The shrinking ranks of top five players is opening opportunities for the likes of Glencore and Gunvor, as well as for more lightly regulated banks like South Africa's Standard Chartered, Australia's Macquarie Group or Brazil's Grupo BTG Pactual SA.
To be sure, Goldman still faces some competition at home. Bank of America's Merrill Lynch and Citigroup have in the past two years unexpectedly beefed up their desks and employ around 200-250 people each. For both it is their second or even third attempt to build a top tier desk.
"It all comes down to what regulations will allow big U.S. banks to do... U.S. banks will diminish activity," Ian Taylor, the head of top global oil trader Vitol, said earlier this year, predicting that new entrants would include Asian institutions.

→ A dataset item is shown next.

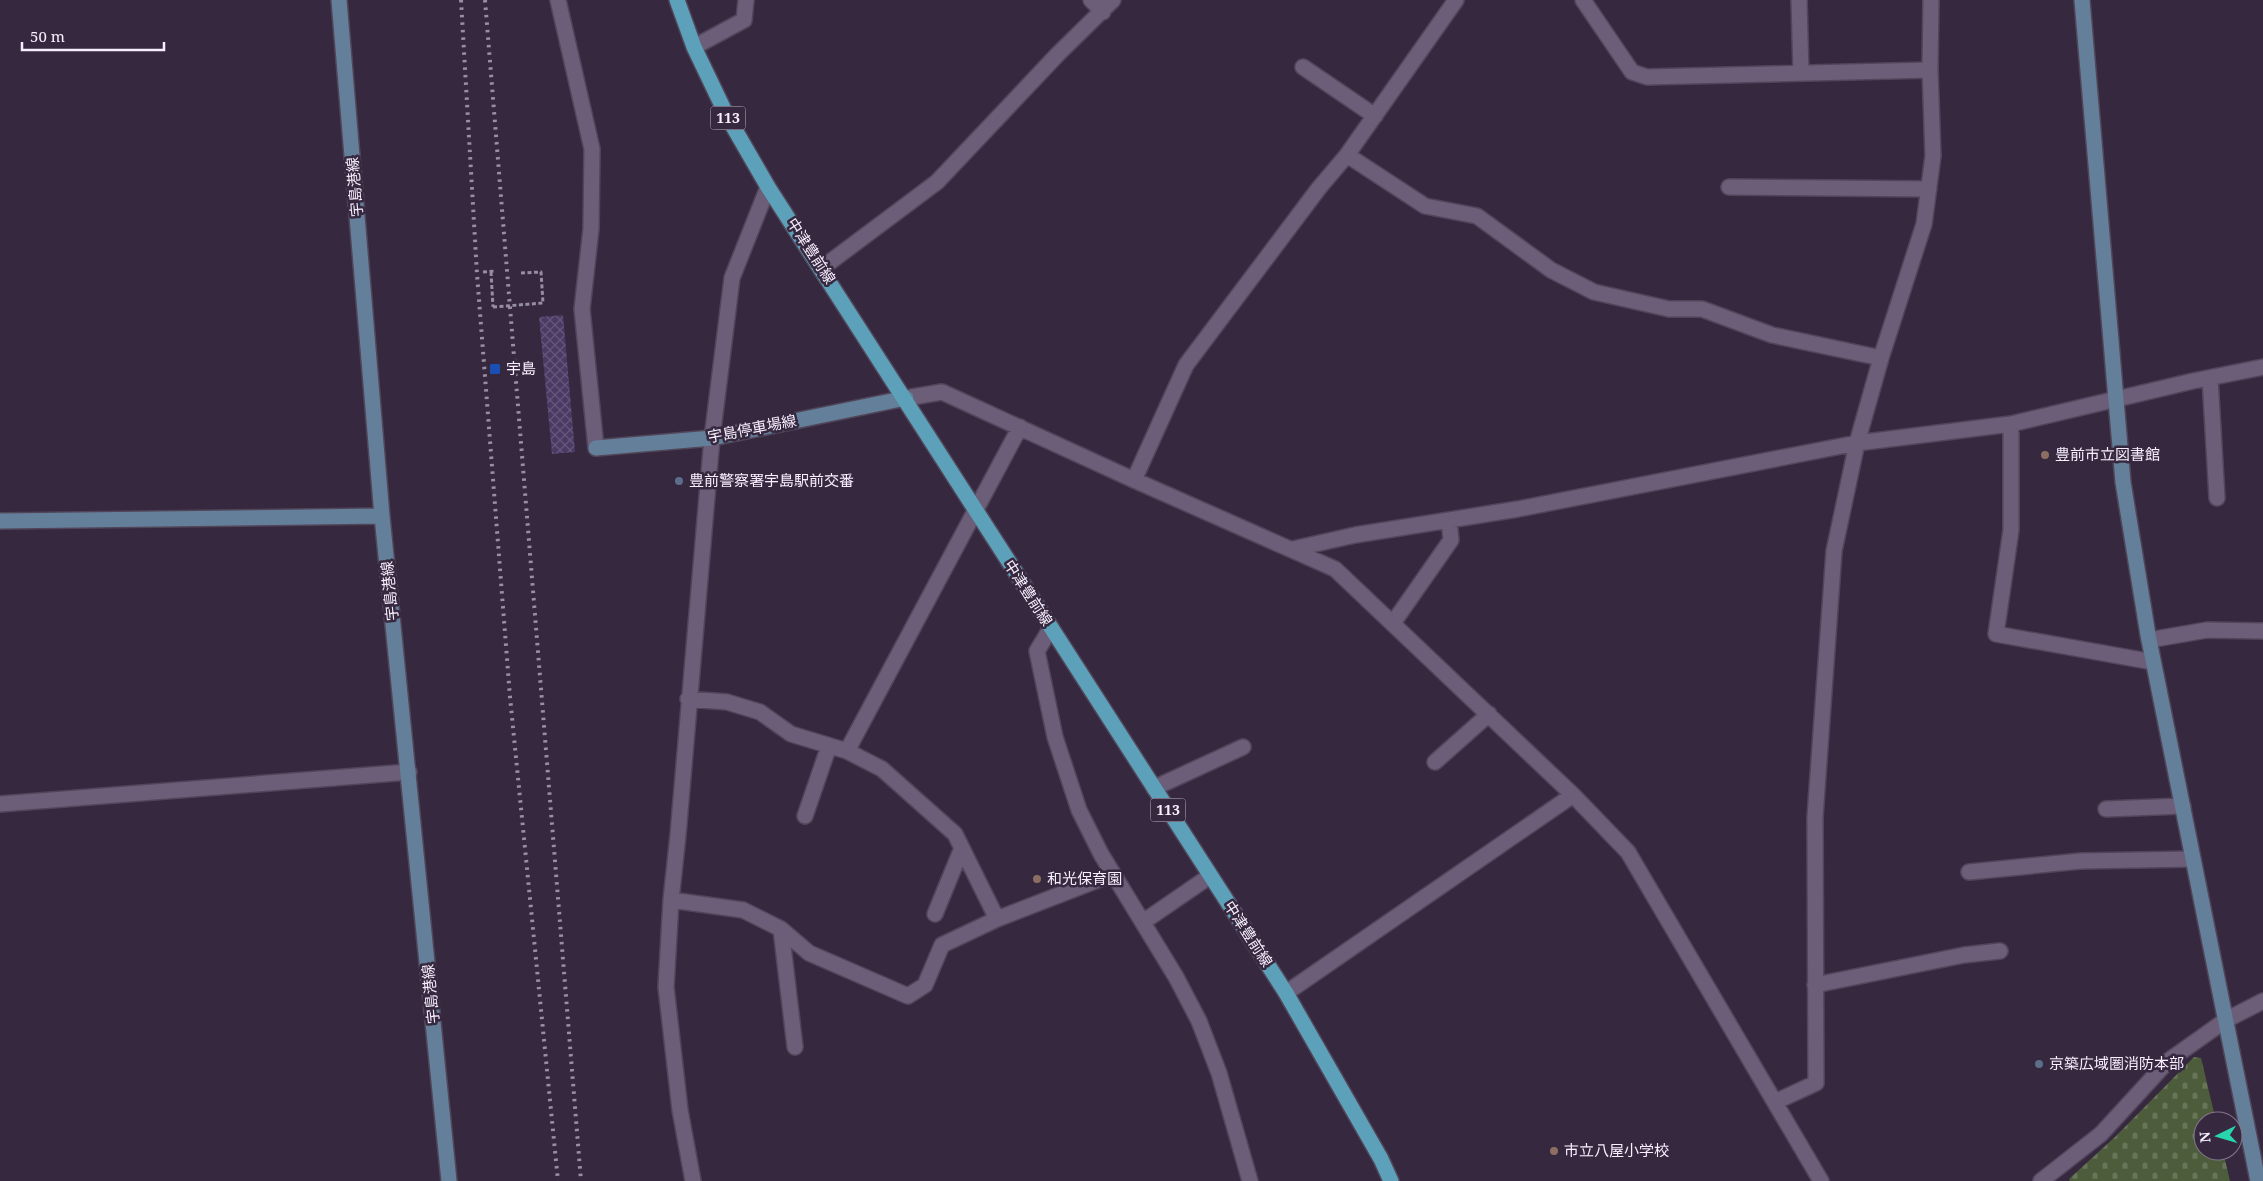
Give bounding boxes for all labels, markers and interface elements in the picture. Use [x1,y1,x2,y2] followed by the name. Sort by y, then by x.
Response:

It is not certain that Goldman will be able to successfully defend the franchise once the Federal Reserve completes a wide-ranging review of banks' commodity trading activities. Alongside Morgan Stanley, Goldman has argued that a clause in a 1999 banking law should allow it to keep the business.
But it has recently signaled plans to sell its metal warehousing unit at the heart of a controversy over aluminium prices, and has put its uranium trading desk on the block. It has tried, in vain, to get permission to trade iron ore.
Most banks have almost fully closed proprietary trading desks, as the so-called Volcker rule prohibits banks from trading with their own money. They now focus mainly on financing commodities trading for clients as well as hedging.
A further retreat threatens to diminish liquidity in key markets, reduce choice for corporate hedgers and drive more trading toward less-regulated players, some analysts say.
"For those refineries that need to hedge their specific types of oil, there may be no financial services firms to do it with. For airlines that needs to hedge Jet-A1 at their hubs, Atlanta or Chicago or Denver, who's going to do that for them?" says Brad Hintz, a Wall Street analyst at Sanford Bernstein and a former treasurer of Morgan Stanley.
"The only the one that may be left is Goldman."